A ransom note isn’t a question. It might use words like “please” or “I was wondering if…”, but in the end it means, “if you don’t do this, I’m going to hold it against you / hold it over your head”.

When people ask you one of these questions; questions that sound like questions but seem to carry a ransom note tone to them… its worth just asking if you’ve heard them right. “Is this a question that you’re happy for me to decide either way?”, “Are you going to be completely ok with whatever I choose?”, “Are you asking me what I think, are are you really just trying to tell me what you think?”

Chances are they don’t realise they’re giving you a ransom note. That’s ok… But don’t simply answer every question assuming its a real question.

Joke around, but don’t veil complaints in humour

One of our Staff Team Values is that we love joking around. We love laughing, jokes, sarcasm and generally hanging out together. That hasn’t happened by chance… it’s something we’ve worked hard to protect.

But there’s a type of joking we don’t tolerate. Its the type of joking where you use humour to veil a serious frustration or complaint about someone else. It’s the type of humour where the butt of the joke is left feeling unsure whether people think something terrible about them. Using humour to thinly veil your issues or frustrations towards someone is cowardice.

The flip side of this deeply entrenched value is that when someone does make a joke about you, you can be sure they are never trying to hurt you… they’re really trying to love you.

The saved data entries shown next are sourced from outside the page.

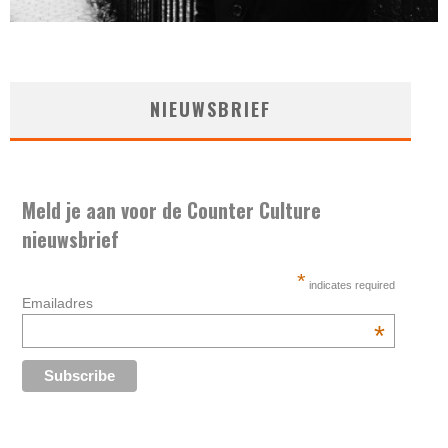
NIEUWSBRIEF
Meld je aan voor de Counter Culture
nieuwsbrief
*
indicates required
Emailadres
*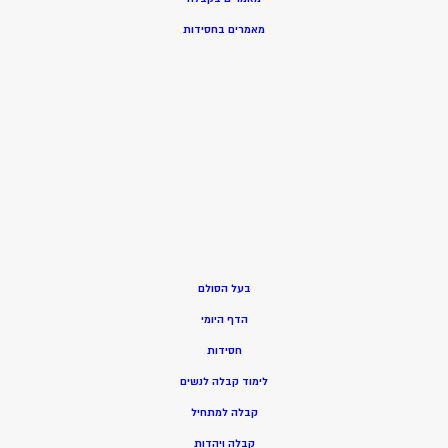
מאמרים בחסידות
בעל הסולם
הדף היומי
חסידות
ל
ימוד קבלה לנשים
ק
בלה למתחיל
ק
בלה ויהדות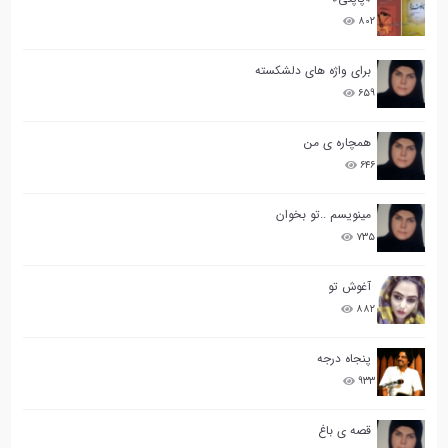
۸۰۲
برای واژه های دلشکسته
۶۵۹
همچاره ی من
۶۴۶
مینویسم ..تو بخوان
۷۳۵
آغوش تو
۸۸۲
پنجاه درجه
۹۳۳
قصه ی باغ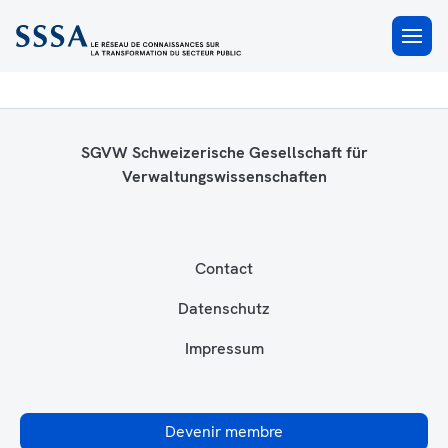
Non classifié(e)
×
SGVW Schweizerische Gesellschaft für
Verwaltungswissenschaften
Contact
Datenschutz
Impressum
Devenir membre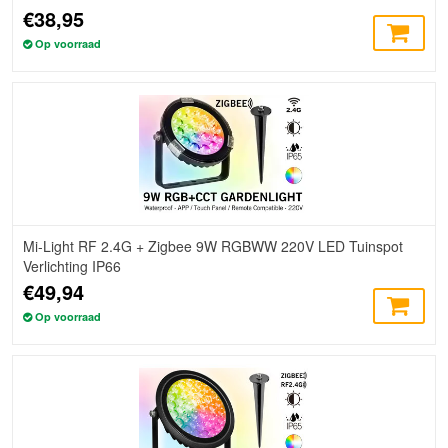
€38,95
Op voorraad
Mi-Light RF 2.4G + Zigbee 9W RGBWW 220V LED Tuinspot
Verlichting IP66
€49,94
Op voorraad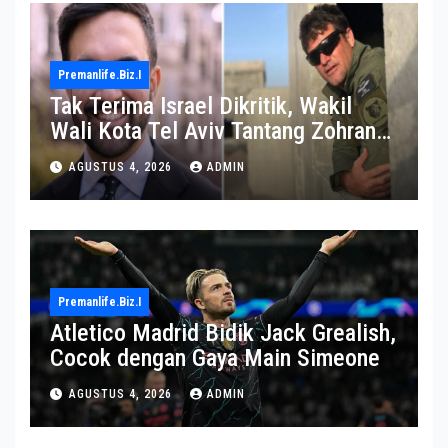
Premanlife.biz.i
Tak Terima Israel Dikritik, Wakil
Wali Kota Tel Aviv Tantang Zohran
Mamdani Adu Jotos di Ring Tinju
AGUSTUS 4, 2026
ADMIN
Premanlife.biz.i
Atletico Madrid Bidik Jack Grealish,
Cocok dengan Gaya Main Simeone
AGUSTUS 4, 2026
ADMIN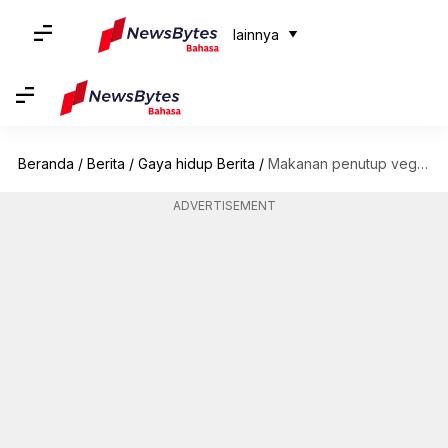
lainnya
Beranda
/
Berita
/
Gaya hidup Berita
/
Makanan penutup vegan dari delima untuk kenikmatan tanpa rasa bersalah
ADVERTISEMENT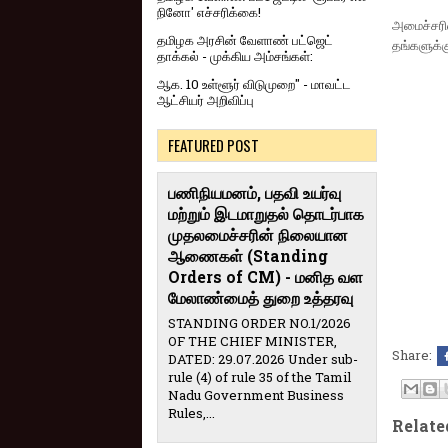
நினோ' எச்சரிக்கை!
அமைச்சரின
தமிழக அரசின் வேளாண் பட்ஜெட்
தங்களுக்க
தாக்கல் - முக்கிய அம்சங்கள்:
ஆக. 10 உள்ளூர் விடுமுறை" - மாவட்ட
ஆட்சியர் அறிவிப்பு
FEATURED POST
பணிநியமனம், பதவி உயர்வு
மற்றும் இடமாறுதல் தொடர்பாக
முதலமைச்சரின் நிலையான
ஆணைகள் (Standing
Orders of CM) - மனித வள
மேலாண்மைத் துறை உத்தரவு
STANDING ORDER NO.1/2026
OF THE CHIEF MINISTER,
Share:
DATED: 29.07.2026 Under sub-
rule (4) of rule 35 of the Tamil
Nadu Government Business
Rules,...
Relate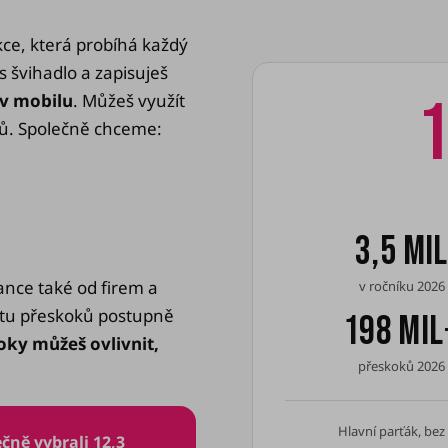
akce, která probíhá každý
s švihadlo a zapisuješ
1
 v mobilu
. Můžeš využít
ků. Společně chceme:
3,5 mil
nce také od firem a
v ročníku 2026
čtu přeskoků postupně
198 mil
oky můžeš ovlivnit,
přeskoků 2026
Hlavní parťák, bez
čně vybrali 12,3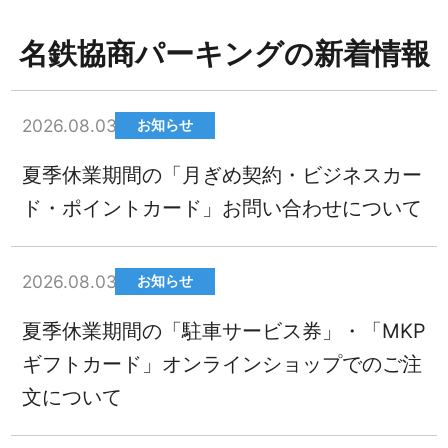
名鉄協商パーキングの新着情報
2026.08.03
お知らせ
夏季休業期間の「月ぎめ契約・ビジネスカー
ド・ポイントカード」お問い合わせについて
2026.08.03
お知らせ
夏季休業期間の「駐車サービス券」・「MKP
ギフトカード」オンラインショップでのご注
文について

The difference between a passive helper, an aggressive helper, and a passive-aggressive helper

A passive helper will wait for you to ask them to help, and then they’ll do their best.
An aggressive helper will suggest themselves for certain roles (or just do them and tell you later on)
A passive-aggressive helper will either a) tell you they can help, but only if it’s on their thing and in their way, or b) wait for you to ask them to help and then say, “I knew you were going to ask me to do that.”

Love your passive helpers by being bold enough to ask them. Love your aggressive helpers by telling them the vision and principles clearly and letting them make mistakes. Love your passive-aggressive helpers by… Asking them what they think they should do for the kingdom, and why they haven’t done it.